Every time there's an awkward silence a gay baby is born
Sometimes I kiss girls just to make them shut up.
just credit carded her and her mom at the same time... that drunk. get on my level
he somehow instantly knew i was from vermont.
it probably had something to do with chasing your soco with maply syrup.
Restaurants Roasting People Who Gave Them Negative Yelp Reviews (25 Pics)
You put your shot glass in your waistband and then told me how convinent it was.
My therapist is concerned about your alcoholism.
I gave up my innocence when I let him cum in my spelling bee trophy
They just asked a fat guy to move to the other side of the plane. Send me a pic of your tits incase we crash
Why can't it ever be the normal ones that stalk me?
Woman Posts Harassing DMs From Creep Online, Now He’s Upset Because People Told His Mom
She only spoke Russian, but she was so gorgeous it didn't matter
Oh.
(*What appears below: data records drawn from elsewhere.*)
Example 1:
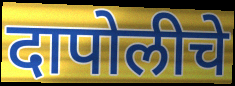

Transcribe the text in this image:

दापोलीचे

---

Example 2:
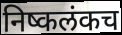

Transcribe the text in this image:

निष्कलंकच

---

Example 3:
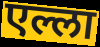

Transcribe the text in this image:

एल्ला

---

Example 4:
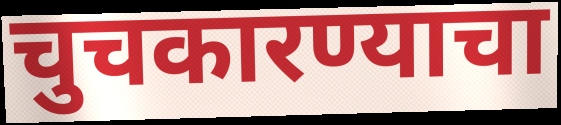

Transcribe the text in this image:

चुचकारण्याचा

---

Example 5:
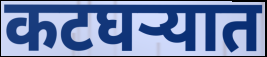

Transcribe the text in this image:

कटघऱ्यातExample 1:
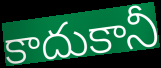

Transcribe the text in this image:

కాదుకానీ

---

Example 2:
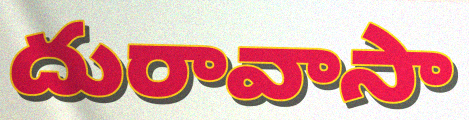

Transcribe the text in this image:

దురావాసా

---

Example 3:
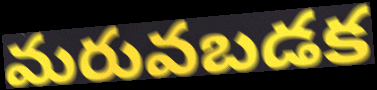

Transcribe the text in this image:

మరువబడక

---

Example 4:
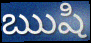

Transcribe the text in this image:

ఋషి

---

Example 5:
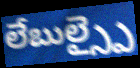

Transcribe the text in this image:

లేబుల్స్పై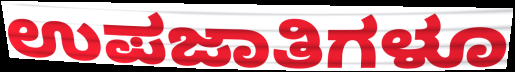
ಉಪಜಾತಿಗಳೂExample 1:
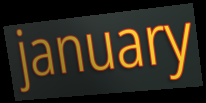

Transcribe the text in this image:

january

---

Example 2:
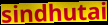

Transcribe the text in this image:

sindhutai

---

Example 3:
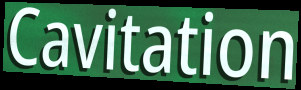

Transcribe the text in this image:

Cavitation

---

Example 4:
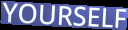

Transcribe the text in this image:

YOURSELF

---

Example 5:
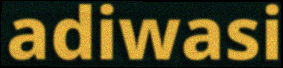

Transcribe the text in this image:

adiwasi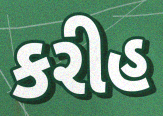
કરીહ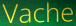
Vache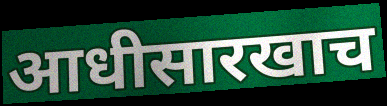
आधीसारखाचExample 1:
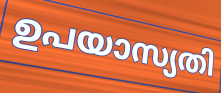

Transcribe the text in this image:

ഉപയാസ്യതി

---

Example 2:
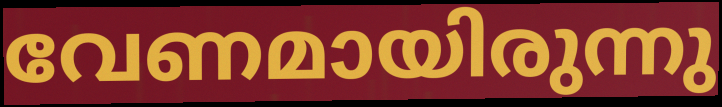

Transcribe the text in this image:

വേണമായിരുന്നു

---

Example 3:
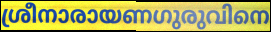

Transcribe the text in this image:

ശ്രീനാരായണഗുരുവിനെ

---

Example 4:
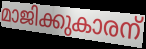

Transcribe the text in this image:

മാജിക്കുകാരന്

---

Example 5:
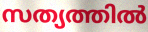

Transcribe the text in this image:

സത്യത്തിൽ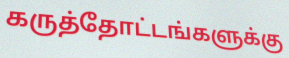
கருத்தோட்டங்களுக்கு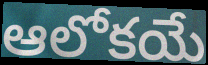
ఆలోకయే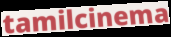
tamilcinemaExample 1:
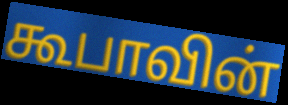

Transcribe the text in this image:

கூபாவின்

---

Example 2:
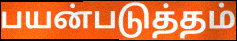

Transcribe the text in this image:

பயன்படுத்தம்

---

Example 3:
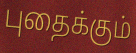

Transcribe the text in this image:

புதைக்கும்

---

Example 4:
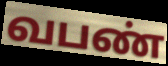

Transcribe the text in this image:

வபண்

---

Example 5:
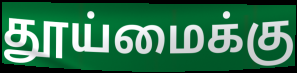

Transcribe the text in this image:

தூய்மைக்கு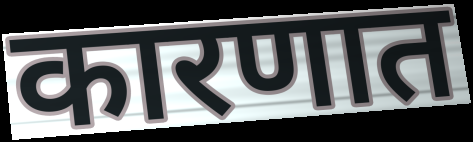
कारणात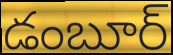
డంబూర్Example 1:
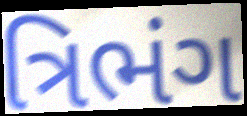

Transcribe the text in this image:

ત્રિભંગ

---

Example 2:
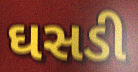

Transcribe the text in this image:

ઘસડી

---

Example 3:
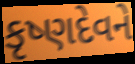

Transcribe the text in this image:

કૃષ્ણદેવને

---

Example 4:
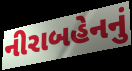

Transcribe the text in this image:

નીરાબહેનનું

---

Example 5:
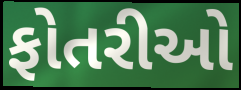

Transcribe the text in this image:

ફોતરીઓ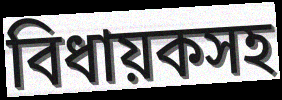
বিধায়কসহ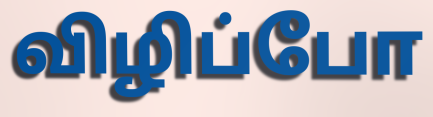
விழிப்போ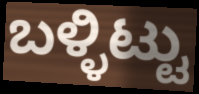
ಬಳ್ಳಿಟ್ಟುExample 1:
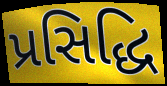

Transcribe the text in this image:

પ્રસિદ્ધિ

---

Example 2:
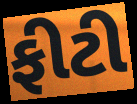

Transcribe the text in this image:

ફીટી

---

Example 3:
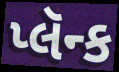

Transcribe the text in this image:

પ્લૅન્ક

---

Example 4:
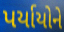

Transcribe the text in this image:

પર્યાયોને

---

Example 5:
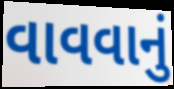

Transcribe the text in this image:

વાવવાનુંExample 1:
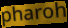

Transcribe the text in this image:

pharoh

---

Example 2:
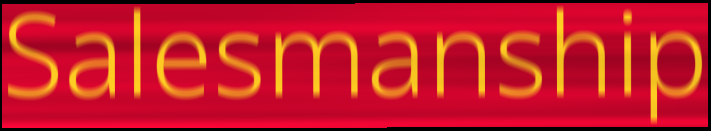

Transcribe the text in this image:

Salesmanship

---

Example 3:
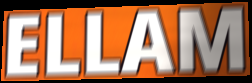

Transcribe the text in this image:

ELLAM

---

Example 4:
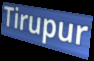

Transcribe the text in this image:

Tirupur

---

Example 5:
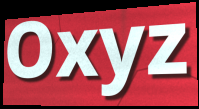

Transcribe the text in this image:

OxyzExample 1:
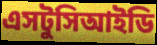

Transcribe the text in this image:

এসটুসিআইডি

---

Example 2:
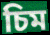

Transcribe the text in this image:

চিম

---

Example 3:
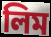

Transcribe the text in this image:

লিম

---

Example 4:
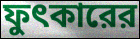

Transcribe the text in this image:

ফুৎকারের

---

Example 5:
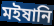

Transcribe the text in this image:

মইষানিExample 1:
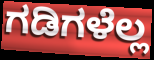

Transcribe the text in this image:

ಗಡಿಗಳೆಲ್ಲ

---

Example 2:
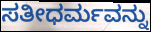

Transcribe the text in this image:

ಸತೀಧರ್ಮವನ್ನು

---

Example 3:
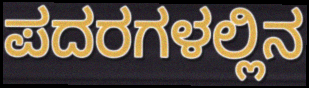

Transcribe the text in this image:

ಪದರಗಳಲ್ಲಿನ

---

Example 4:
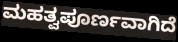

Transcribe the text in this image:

ಮಹತ್ವಪೂರ್ಣವಾಗಿದೆ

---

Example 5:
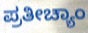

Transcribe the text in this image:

ಪ್ರತೀಚ್ಯಾಂ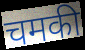
चमकी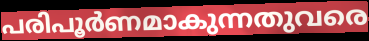
പരിപൂർണമാകുന്നതുവരെ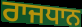
ਰਾਜਧਾਨ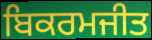
ਬਿਕਰਮਜੀਤ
I think she ate all the cake and took our vodka...still gorgeous.
The woman in the hospital bed next to me just got diagnosed with flea bites on her vag.
Whaaaaaat? No way.
Now a discussion of pigs vs. dog as carrier.
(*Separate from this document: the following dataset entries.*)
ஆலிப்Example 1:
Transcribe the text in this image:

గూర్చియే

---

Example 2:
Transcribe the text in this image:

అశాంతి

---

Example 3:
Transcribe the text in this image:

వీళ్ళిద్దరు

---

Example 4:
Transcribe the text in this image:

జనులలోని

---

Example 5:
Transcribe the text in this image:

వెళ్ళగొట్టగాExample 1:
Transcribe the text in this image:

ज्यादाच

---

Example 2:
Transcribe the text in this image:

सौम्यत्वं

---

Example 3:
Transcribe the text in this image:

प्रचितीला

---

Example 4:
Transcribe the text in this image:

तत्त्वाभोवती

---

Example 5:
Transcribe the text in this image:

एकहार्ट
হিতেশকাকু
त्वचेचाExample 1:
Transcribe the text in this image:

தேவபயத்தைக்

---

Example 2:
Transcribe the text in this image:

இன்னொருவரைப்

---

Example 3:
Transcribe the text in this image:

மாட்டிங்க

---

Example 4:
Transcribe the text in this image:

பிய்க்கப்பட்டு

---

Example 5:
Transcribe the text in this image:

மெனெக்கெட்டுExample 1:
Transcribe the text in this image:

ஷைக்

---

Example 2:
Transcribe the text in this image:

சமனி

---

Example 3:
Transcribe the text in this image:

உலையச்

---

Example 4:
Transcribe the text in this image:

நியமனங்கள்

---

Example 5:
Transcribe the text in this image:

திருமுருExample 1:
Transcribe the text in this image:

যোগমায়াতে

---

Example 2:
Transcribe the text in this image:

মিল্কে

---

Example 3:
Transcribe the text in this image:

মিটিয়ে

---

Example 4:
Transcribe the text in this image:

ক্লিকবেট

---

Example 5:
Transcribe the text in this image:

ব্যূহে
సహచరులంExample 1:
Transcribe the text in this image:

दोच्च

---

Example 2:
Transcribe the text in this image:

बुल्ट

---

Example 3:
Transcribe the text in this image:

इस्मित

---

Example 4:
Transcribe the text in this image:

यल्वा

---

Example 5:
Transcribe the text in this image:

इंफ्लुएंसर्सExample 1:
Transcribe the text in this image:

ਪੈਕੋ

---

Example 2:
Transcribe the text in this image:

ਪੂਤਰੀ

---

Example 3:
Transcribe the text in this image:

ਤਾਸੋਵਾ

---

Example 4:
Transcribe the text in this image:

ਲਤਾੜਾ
Just finished off half a bottle of vodka. Can't take in anymore liquids so I ate 3 spoonfuls of your powdered gatorade to fight off the hangover. Wish me luck and check me for a pulse when you get in!
I think I ingested my vampire fangs last night.
The single life is the freaking dream dude. I'm sitting here naked, eating chocolate mousse, and watching Gilmore girls. It's wonderful
Drunk me left sober me a shower beer in expectation of Hurricane Harvey. Drunk me is the best.